The Department of History are holding a major international conference in September 2019 regarding Gender, Labour and Consumption in historical perspectives.
Over the past four decades or so, gender scholarship has transformed our understanding of many key issues of historical concern. Particularly fruitful have been explorations of consumption in its varied manifestations, undertaken by researchers studying the subject within different disciplines. Labour historians have been slow to address these important developments, though there are signs that the situation is now slowly changing.
This major international conference hosted by our University's Department of History aims to begin a conversation between these approaches, in the belief that there are fruitful overlaps of interest between them and that they can learn from each other in productive ways.
Earlier in the year, we therefore invited papers from scholars working on the interface between histories of gender, labour and consumption, including early career academics and postgraduates, researching in various disciplinary contexts. Submissions are now closed.

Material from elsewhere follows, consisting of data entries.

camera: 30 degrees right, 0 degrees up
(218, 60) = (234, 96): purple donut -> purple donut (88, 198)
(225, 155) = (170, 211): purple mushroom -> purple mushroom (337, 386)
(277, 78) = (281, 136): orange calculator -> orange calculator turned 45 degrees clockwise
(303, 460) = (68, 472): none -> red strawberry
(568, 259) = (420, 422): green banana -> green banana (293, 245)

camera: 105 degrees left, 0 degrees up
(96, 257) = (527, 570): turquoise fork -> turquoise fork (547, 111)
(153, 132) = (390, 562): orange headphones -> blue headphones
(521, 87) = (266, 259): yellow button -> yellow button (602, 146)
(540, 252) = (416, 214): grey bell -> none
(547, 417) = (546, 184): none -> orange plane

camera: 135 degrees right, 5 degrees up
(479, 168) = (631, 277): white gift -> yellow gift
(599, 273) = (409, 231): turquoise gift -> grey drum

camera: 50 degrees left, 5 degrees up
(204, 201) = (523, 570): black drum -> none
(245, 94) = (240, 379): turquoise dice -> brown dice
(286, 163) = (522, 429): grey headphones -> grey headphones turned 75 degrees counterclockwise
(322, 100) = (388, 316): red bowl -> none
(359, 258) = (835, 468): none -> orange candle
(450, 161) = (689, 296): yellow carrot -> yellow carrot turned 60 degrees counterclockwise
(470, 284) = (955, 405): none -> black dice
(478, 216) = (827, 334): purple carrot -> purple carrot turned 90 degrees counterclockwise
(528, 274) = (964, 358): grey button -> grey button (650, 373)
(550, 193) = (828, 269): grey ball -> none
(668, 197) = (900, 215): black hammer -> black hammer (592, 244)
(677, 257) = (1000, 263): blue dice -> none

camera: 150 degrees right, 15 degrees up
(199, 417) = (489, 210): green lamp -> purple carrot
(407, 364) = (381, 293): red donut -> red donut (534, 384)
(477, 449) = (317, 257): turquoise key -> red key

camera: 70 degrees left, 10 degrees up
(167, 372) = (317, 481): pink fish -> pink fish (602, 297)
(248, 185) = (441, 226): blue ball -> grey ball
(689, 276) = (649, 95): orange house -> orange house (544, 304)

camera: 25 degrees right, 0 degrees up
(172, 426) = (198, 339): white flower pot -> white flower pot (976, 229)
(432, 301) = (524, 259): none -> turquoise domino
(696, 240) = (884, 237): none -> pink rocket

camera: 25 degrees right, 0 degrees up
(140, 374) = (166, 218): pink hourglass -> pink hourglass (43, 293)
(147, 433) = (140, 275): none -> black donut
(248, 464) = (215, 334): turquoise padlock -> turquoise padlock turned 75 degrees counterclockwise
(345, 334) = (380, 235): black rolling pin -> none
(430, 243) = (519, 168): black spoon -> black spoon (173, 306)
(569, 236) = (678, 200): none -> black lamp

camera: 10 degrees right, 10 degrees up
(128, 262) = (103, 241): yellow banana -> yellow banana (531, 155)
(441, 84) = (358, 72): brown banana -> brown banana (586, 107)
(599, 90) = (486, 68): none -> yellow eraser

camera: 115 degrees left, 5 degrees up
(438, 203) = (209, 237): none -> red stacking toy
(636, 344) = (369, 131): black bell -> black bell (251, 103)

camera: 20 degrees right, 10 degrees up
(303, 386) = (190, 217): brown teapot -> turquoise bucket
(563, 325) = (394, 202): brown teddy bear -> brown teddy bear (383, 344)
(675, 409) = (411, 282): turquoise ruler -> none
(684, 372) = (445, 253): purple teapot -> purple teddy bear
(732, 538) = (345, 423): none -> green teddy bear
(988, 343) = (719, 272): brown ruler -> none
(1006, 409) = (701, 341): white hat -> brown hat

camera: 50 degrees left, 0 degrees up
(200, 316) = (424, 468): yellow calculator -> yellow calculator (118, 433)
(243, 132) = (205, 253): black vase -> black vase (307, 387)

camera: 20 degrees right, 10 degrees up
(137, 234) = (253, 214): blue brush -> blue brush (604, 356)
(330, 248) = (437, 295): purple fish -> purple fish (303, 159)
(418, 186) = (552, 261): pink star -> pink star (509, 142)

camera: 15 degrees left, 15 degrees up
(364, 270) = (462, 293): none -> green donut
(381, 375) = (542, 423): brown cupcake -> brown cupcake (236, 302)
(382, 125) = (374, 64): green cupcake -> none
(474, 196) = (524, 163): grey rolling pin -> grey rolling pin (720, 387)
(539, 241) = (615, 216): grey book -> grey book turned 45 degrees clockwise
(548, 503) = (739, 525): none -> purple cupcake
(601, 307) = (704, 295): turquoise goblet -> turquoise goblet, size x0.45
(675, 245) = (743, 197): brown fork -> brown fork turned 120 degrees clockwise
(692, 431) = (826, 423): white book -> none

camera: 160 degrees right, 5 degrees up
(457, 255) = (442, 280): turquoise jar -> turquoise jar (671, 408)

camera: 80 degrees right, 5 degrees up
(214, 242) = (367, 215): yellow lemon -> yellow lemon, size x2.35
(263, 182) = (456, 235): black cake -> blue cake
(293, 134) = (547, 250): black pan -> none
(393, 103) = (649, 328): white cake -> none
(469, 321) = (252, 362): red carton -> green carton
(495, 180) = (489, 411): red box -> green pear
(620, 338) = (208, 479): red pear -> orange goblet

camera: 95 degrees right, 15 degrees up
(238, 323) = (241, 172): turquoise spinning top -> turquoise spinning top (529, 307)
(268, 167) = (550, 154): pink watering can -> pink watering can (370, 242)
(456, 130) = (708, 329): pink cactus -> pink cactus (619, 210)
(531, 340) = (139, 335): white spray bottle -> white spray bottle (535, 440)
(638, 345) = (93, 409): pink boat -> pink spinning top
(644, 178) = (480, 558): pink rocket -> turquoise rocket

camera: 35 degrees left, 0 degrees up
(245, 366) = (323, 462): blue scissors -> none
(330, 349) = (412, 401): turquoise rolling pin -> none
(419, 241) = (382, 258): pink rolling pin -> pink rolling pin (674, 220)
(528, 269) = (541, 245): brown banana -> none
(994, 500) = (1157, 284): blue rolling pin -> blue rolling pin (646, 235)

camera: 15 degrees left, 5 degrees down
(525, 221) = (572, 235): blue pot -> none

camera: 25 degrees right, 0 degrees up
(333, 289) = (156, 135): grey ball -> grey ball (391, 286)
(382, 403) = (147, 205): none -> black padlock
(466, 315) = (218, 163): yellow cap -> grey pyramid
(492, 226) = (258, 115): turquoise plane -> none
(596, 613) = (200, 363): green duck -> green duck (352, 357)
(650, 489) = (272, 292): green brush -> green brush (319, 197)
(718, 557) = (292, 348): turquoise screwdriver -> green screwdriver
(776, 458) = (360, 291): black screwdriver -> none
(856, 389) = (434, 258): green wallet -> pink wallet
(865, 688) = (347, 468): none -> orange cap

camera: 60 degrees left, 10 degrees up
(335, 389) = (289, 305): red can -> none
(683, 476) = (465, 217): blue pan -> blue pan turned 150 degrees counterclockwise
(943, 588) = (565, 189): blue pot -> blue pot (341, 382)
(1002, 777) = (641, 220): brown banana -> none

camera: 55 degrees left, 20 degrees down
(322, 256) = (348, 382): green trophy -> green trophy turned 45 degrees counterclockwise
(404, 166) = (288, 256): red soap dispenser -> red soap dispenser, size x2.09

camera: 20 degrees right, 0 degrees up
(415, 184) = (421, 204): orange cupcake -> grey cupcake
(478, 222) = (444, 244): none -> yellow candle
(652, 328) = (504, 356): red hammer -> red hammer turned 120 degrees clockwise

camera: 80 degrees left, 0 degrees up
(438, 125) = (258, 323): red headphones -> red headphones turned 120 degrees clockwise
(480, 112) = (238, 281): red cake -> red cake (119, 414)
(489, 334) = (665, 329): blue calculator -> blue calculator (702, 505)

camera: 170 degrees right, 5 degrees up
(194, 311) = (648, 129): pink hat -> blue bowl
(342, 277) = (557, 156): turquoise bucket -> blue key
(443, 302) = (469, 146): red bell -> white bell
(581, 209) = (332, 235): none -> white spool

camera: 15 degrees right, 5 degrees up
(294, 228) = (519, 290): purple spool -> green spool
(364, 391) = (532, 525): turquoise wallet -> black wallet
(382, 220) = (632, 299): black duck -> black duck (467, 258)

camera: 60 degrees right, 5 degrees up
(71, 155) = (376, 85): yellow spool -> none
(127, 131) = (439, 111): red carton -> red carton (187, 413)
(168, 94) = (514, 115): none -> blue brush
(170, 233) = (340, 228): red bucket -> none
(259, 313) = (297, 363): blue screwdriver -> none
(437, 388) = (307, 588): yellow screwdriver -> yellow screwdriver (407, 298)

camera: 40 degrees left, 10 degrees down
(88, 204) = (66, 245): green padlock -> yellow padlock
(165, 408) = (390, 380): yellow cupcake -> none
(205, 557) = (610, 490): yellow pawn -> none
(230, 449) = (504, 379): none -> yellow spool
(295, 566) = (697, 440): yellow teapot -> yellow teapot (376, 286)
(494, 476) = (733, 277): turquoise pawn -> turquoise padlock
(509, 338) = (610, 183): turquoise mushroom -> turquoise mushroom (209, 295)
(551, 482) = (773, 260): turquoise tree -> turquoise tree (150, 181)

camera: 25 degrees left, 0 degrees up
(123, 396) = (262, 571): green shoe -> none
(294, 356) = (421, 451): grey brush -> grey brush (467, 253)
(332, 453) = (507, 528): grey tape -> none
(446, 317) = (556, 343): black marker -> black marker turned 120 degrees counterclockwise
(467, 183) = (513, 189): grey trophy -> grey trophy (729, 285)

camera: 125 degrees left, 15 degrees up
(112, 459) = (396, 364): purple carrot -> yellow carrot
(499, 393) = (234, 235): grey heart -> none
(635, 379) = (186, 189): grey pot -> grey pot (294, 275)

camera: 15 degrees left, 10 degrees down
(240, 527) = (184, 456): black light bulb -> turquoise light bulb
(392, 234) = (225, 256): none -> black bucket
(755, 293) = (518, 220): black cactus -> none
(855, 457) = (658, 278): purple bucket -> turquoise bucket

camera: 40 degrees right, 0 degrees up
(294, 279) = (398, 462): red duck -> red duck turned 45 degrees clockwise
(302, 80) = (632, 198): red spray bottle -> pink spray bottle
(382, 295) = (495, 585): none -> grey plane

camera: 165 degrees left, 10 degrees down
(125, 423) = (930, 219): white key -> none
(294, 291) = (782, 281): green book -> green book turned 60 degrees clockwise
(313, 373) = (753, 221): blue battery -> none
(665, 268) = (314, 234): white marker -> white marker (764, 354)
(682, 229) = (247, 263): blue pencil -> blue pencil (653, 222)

The themes and topics may have included the following:
- histories of shopping as work
- market regulation & moral economies
- spaces of consumption as sites of labour
- retailing racism & racialised consumerism
- consumer organising & gender relations
- pleasure, consumption & labour
- masculinities, consumption & labour
- total war & redefinitions of gender, labour & consumption
Registration
Registration is onsite. There is a £25 conference fee, which is payable via cash or cheque only.
The conference is free for undergraduate and postgraduate students.